The leave allowance for French soldiers was generous, seven days every four months, the trouble was it was regarded as a very low priority for the staff, and transport nominated to take men on leave was often sequestered for something else. In some units there had been no leave for twelve months. Men who did manage to get on leave were frequently harangued by anti-war protesters, pacifists, communists and anarchists, while propaganda opposing the war circulated amongst the troops. There were well organised agencies who would help to hide deserters. Rumours spread: munitions workers safe at home were paid far more than soldiers, colonial troops stationed in in garrisons in the interior in order to release French units for the front were having affairs with the wives left behind, and the government seemed unable or unwilling to close down anti-war newspapers like the Communist Bonnet Rouge.
For many of the soldiers, poorly paid and living in miserable conditions even by front line standards, the final straw was the failure of the spring offensive. In December 1916 ‘Papa’ Joffre had been replaced by General Robert Nivelle, an officer who had risen rapidly through the ranks since commanding an artillery regiment as a colonel in 1914. Astute, politically aware and a fluent English speaker Nivelle impressed both French and English politicians and was promoted over the heads of a number of others senior to him.

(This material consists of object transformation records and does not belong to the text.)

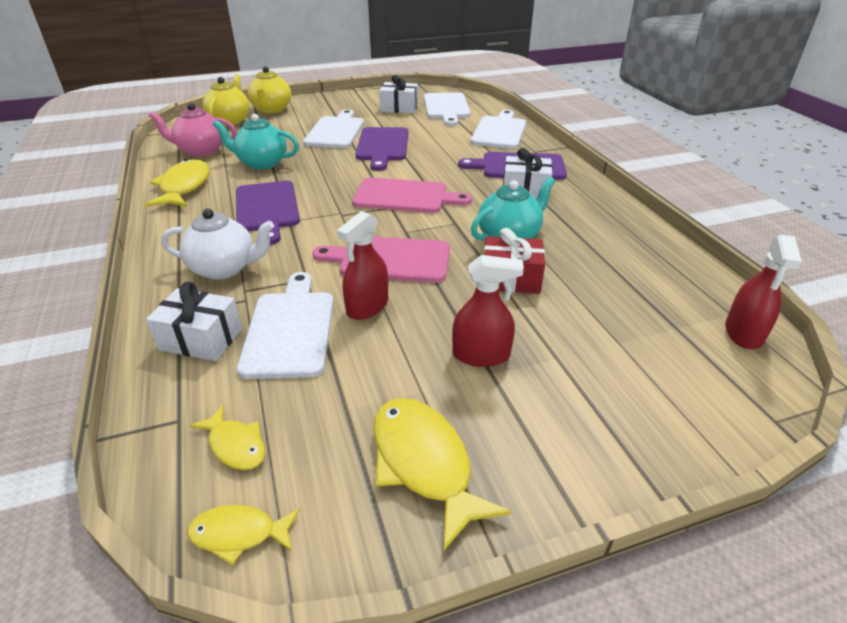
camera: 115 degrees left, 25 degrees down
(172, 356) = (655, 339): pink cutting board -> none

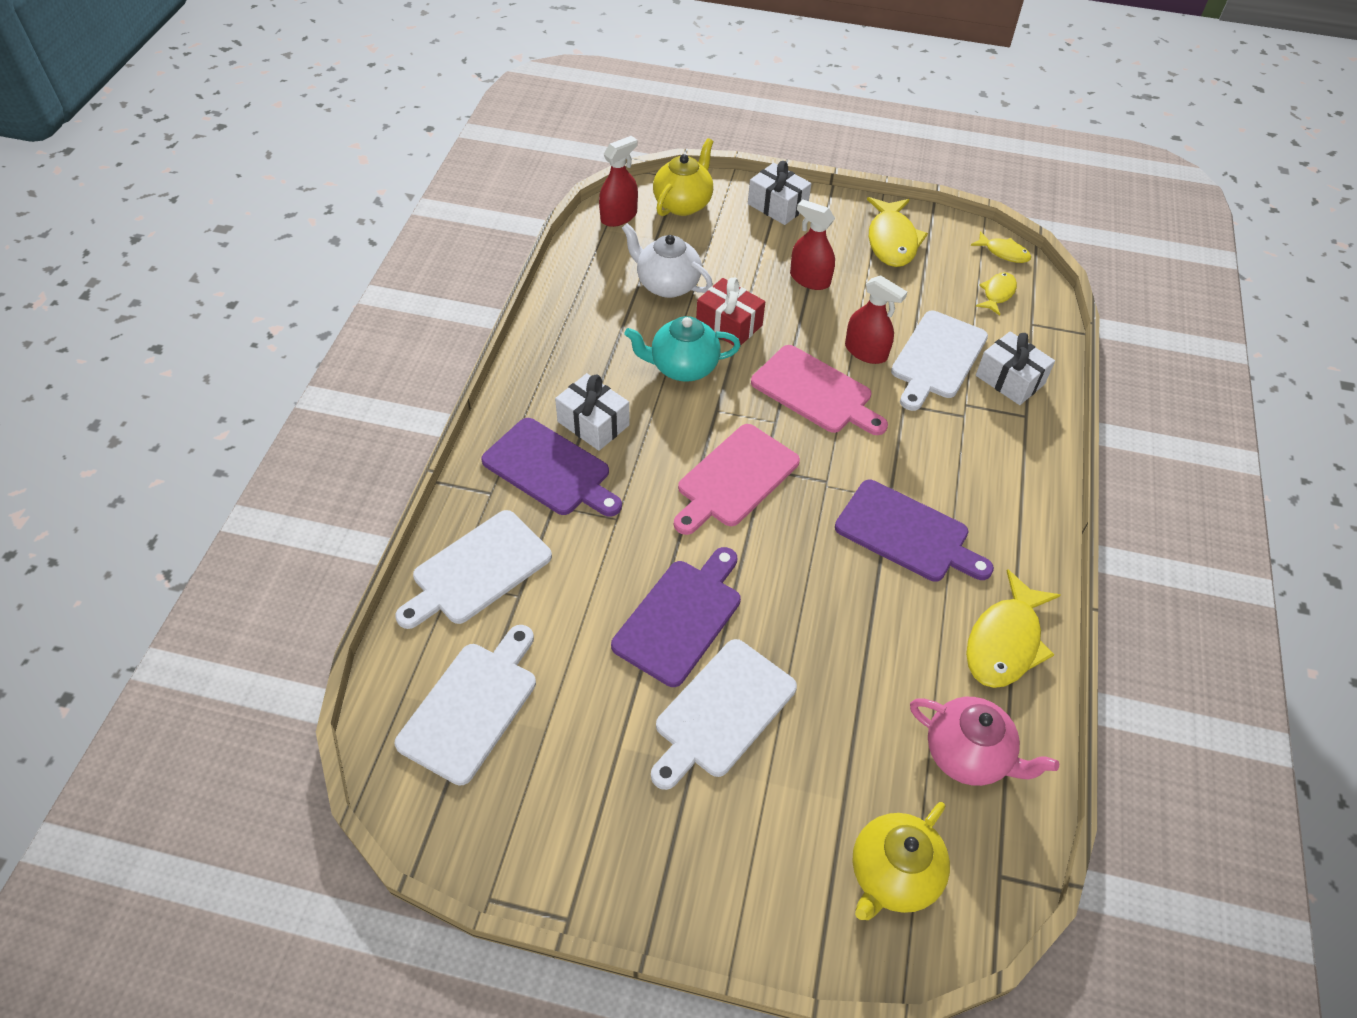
camera: 150 degrees left, 15 degrees up
(224, 268) = (977, 452): white teapot -> white teapot (667, 284)
(235, 445) = (997, 293): yellow fish -> yellow fish turned 45 degrees clockwise
(261, 163) = (881, 658): turquoise teapot -> none
(267, 209) = (907, 533): purple cutting board -> purple cutting board turned 105 degrees clockwise
(272, 109) = (793, 893): yellow teapot -> yellow teapot (683, 204)
(367, 306) = (866, 351): red spray bottle -> red spray bottle turned 60 degrees clockwise
(399, 108) = (552, 755): white gift -> white gift (777, 206)
(405, 196) = (735, 479): pink cutting board -> pink cutting board turned 90 degrees counterclockwise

He managed to convince himself (but not many others) that he had a plan that would rupture the German lines and end the war in a matter of weeks. The intention was to assault with forty-nine infantry and five cavalry divisions with 128 French tanks supported by 5,300 artillery pieces and with a further nineteen divisions in reserve, along a forty mile front along the River Aisne between Rheims and Soissons, against twenty-nine German divisions with another seventeen in reserve. There would be a ten day artillery bombardment (later extended to fourteen days) and the British would carry out a diversionary attack on Vimy Ridge. Neither French nor British generals were convinced, but the politicians were and after various delays while reservations were discussed and dismissed, the British Canadian Corps took Vimy ridge on 9 April 1917 and the French crossed their jump-off line on 16th.